Zurich born, Cape Town raised, Johanna Dahm creates and teaches about jewellery. She’s packed a lot into her life so I’m going to bullet some things here…
- Early works included use of non-traditional materials – aluminum, resin and plexiglass.
- Developed a fascination with the connection of jewellery to clothing, designing the pinless brooch, eliminating the 2 faces (as in pretty front and messy back).
- 1990 – 2005 Became a tenured professor at the University of Design in Pforzheim, Germany.
- Late 1990’s took sabbatical leave, traveling to Ghana to study the ancient ASHANTI casting method (developed 6000 years ago there), apprenticing under goldsmith, Nana Poku Amponsah, the only practitioner under licence from the late King Otumfuo Opoku Ware III. Traditionally females aren’t permitted to learn this technique and you can learn more about the Ashanti casting method here.
- 2003 – 2004 through her research discovered a similar and isolated closed-cycle casting method being practiced by the Dokra casters in East India (4000 year history) and worked in Odisha with craftspeople there to refine her casting techniques.
Ashanti, ring, gold 18k


- Developed the fast ASHANTI method (because she was short on time) which involved skipping the making of the initial wax model and instead directly forming a hollow space in the clay.
fast ASHANTI, ring, 2003, gold 24k, rough diamonds


- 2012 Enhancement Collection – elaborating on the chance nature of the lost wax process Dahm uses the existing unexpected forms in some of her practice pieces, adding jewels and other precious metals, giving them new life.

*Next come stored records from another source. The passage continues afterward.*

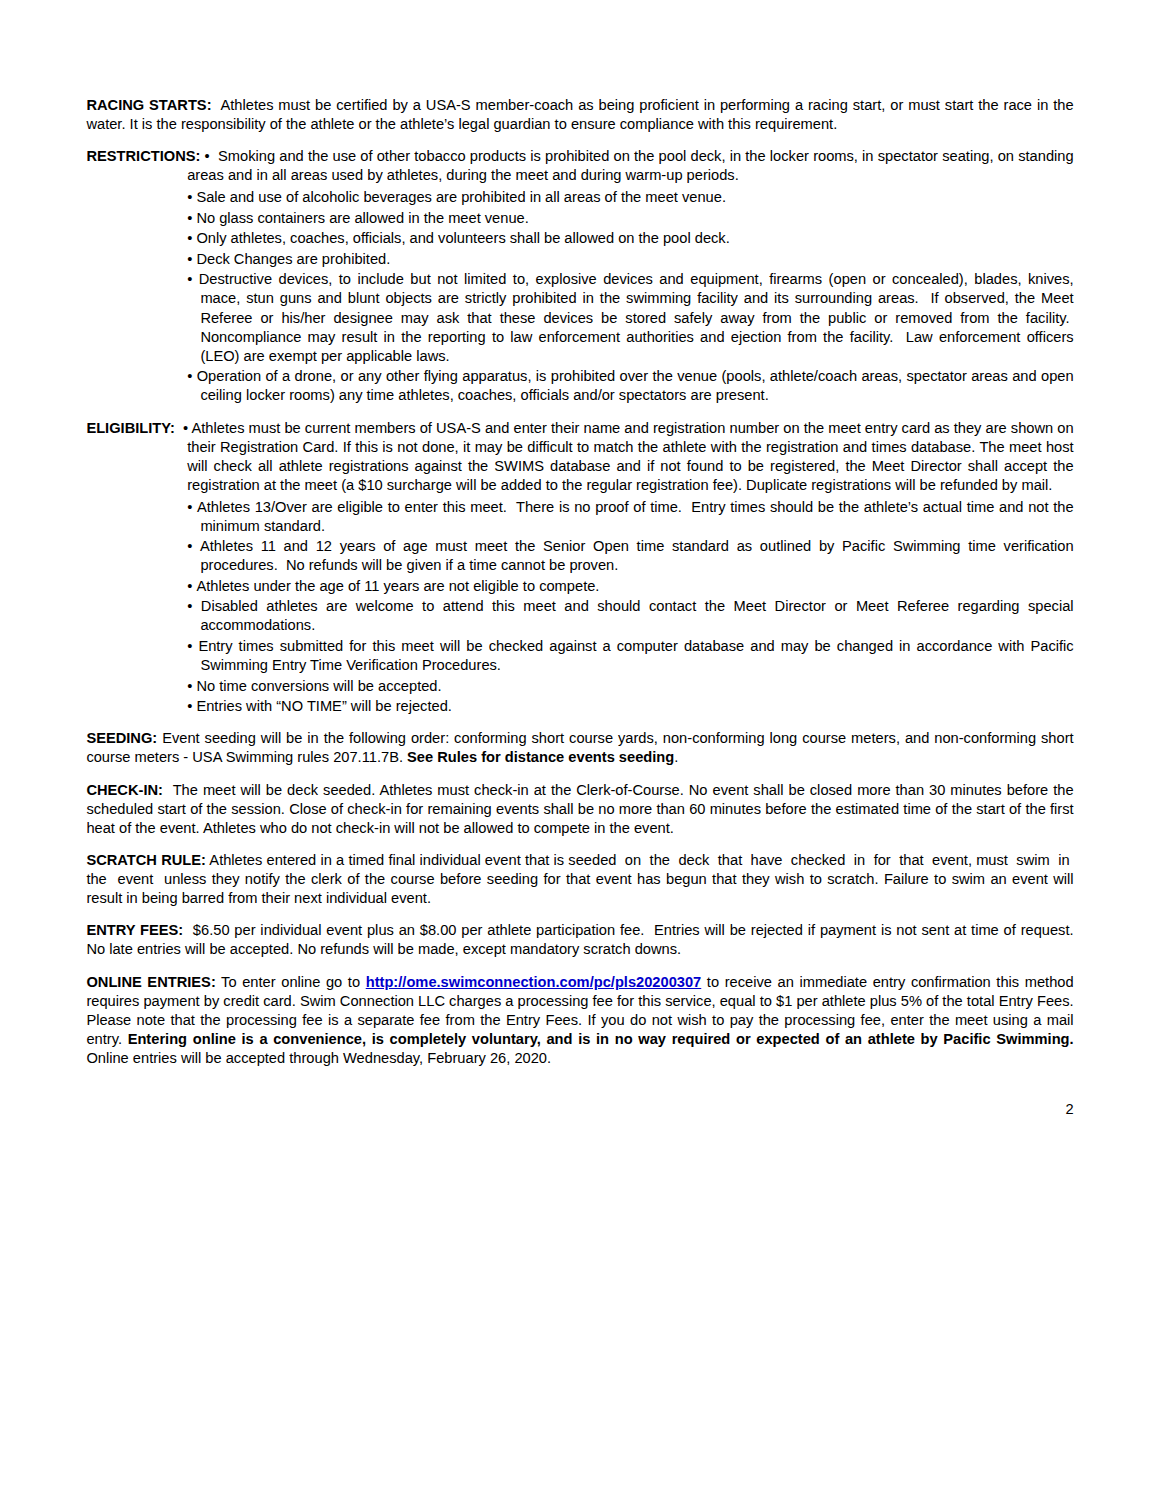RACING STARTS: Athletes must be certified by a USA-S member-coach as being proficient in performing a racing start, or must start the race in the water. It is the responsibility of the athlete or the athlete’s legal guardian to ensure compliance with this requirement.
RESTRICTIONS: • Smoking and the use of other tobacco products is prohibited on the pool deck, in the locker rooms, in spectator seating, on standing areas and in all areas used by athletes, during the meet and during warm-up periods.
Sale and use of alcoholic beverages are prohibited in all areas of the meet venue.
No glass containers are allowed in the meet venue.
Only athletes, coaches, officials, and volunteers shall be allowed on the pool deck.
Deck Changes are prohibited.
Destructive devices, to include but not limited to, explosive devices and equipment, firearms (open or concealed), blades, knives, mace, stun guns and blunt objects are strictly prohibited in the swimming facility and its surrounding areas. If observed, the Meet Referee or his/her designee may ask that these devices be stored safely away from the public or removed from the facility. Noncompliance may result in the reporting to law enforcement authorities and ejection from the facility. Law enforcement officers (LEO) are exempt per applicable laws.
Operation of a drone, or any other flying apparatus, is prohibited over the venue (pools, athlete/coach areas, spectator areas and open ceiling locker rooms) any time athletes, coaches, officials and/or spectators are present.
ELIGIBILITY: • Athletes must be current members of USA-S and enter their name and registration number on the meet entry card as they are shown on their Registration Card. If this is not done, it may be difficult to match the athlete with the registration and times database. The meet host will check all athlete registrations against the SWIMS database and if not found to be registered, the Meet Director shall accept the registration at the meet (a $10 surcharge will be added to the regular registration fee). Duplicate registrations will be refunded by mail.
Athletes 13/Over are eligible to enter this meet. There is no proof of time. Entry times should be the athlete’s actual time and not the minimum standard.
Athletes 11 and 12 years of age must meet the Senior Open time standard as outlined by Pacific Swimming time verification procedures. No refunds will be given if a time cannot be proven.
Athletes under the age of 11 years are not eligible to compete.
Disabled athletes are welcome to attend this meet and should contact the Meet Director or Meet Referee regarding special accommodations.
Entry times submitted for this meet will be checked against a computer database and may be changed in accordance with Pacific Swimming Entry Time Verification Procedures.
No time conversions will be accepted.
Entries with “NO TIME” will be rejected.
SEEDING: Event seeding will be in the following order: conforming short course yards, non-conforming long course meters, and non-conforming short course meters - USA Swimming rules 207.11.7B. See Rules for distance events seeding.
CHECK-IN: The meet will be deck seeded. Athletes must check-in at the Clerk-of-Course. No event shall be closed more than 30 minutes before the scheduled start of the session. Close of check-in for remaining events shall be no more than 60 minutes before the estimated time of the start of the first heat of the event. Athletes who do not check-in will not be allowed to compete in the event.
SCRATCH RULE: Athletes entered in a timed final individual event that is seeded on the deck that have checked in for that event, must swim in the event unless they notify the clerk of the course before seeding for that event has begun that they wish to scratch. Failure to swim an event will result in being barred from their next individual event.
ENTRY FEES: $6.50 per individual event plus an $8.00 per athlete participation fee. Entries will be rejected if payment is not sent at time of request. No late entries will be accepted. No refunds will be made, except mandatory scratch downs.
ONLINE ENTRIES: To enter online go to http://ome.swimconnection.com/pc/pls20200307 to receive an immediate entry confirmation this method requires payment by credit card. Swim Connection LLC charges a processing fee for this service, equal to $1 per athlete plus 5% of the total Entry Fees. Please note that the processing fee is a separate fee from the Entry Fees. If you do not wish to pay the processing fee, enter the meet using a mail entry. Entering online is a convenience, is completely voluntary, and is in no way required or expected of an athlete by Pacific Swimming. Online entries will be accepted through Wednesday, February 26, 2020.
2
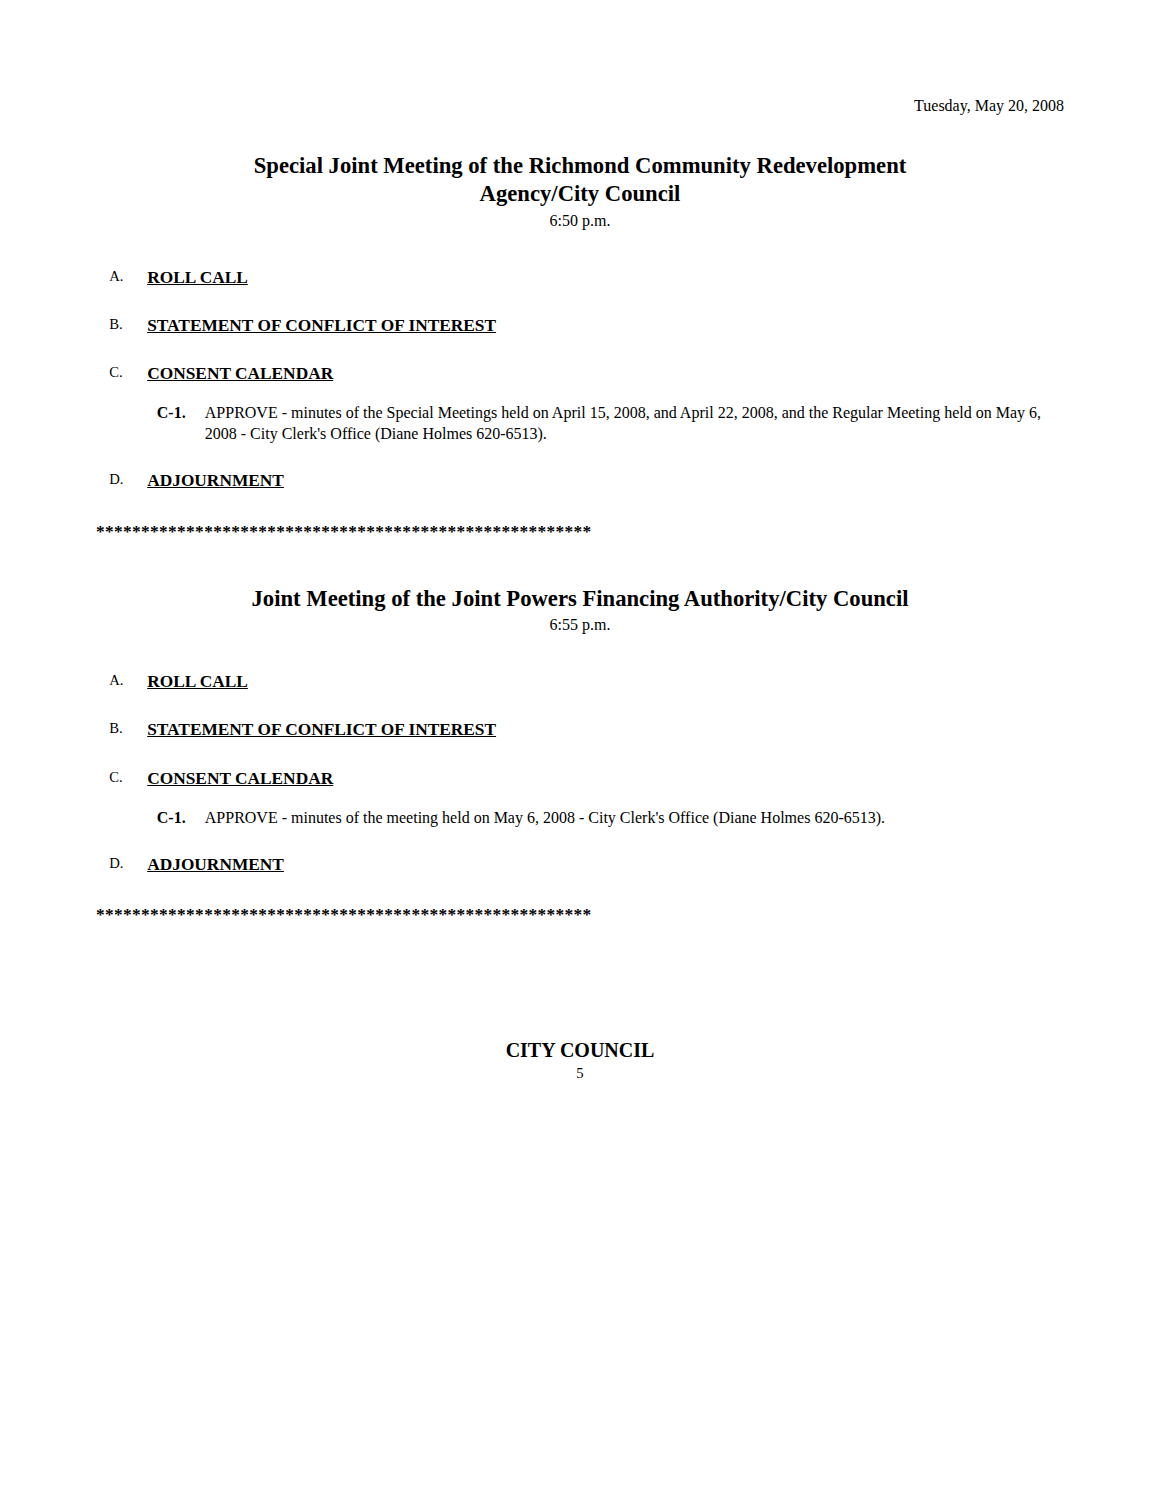Tuesday, May 20, 2008
Special Joint Meeting of the Richmond Community Redevelopment
Agency/City Council
6:50 p.m.
A. ROLL CALL
B. STATEMENT OF CONFLICT OF INTEREST
C. CONSENT CALENDAR
C-1. APPROVE - minutes of the Special Meetings held on April 15, 2008, and April 22, 2008, and the Regular Meeting held on May 6, 2008 - City Clerk's Office (Diane Holmes 620-6513).
D. ADJOURNMENT
*******************************************************
Joint Meeting of the Joint Powers Financing Authority/City Council
6:55 p.m.
A. ROLL CALL
B. STATEMENT OF CONFLICT OF INTEREST
C. CONSENT CALENDAR
C-1. APPROVE - minutes of the meeting held on May 6, 2008 - City Clerk's Office (Diane Holmes 620-6513).
D. ADJOURNMENT
*******************************************************
CITY COUNCIL
5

- 2011 – Wilhelm Tell’s Shot (Tell is a 14th century Swiss folk hero who, increasingly frustrated by foreign meddling in monetary policy is said to have assassinated the Hapsburg installed tyrant Albrecht Gessler). In this series Dahm shot bullets through precious metal as a response to the 2008 global financial crisis, thereby altering it’s perceived preciousness from purely monetary to that of adornment object.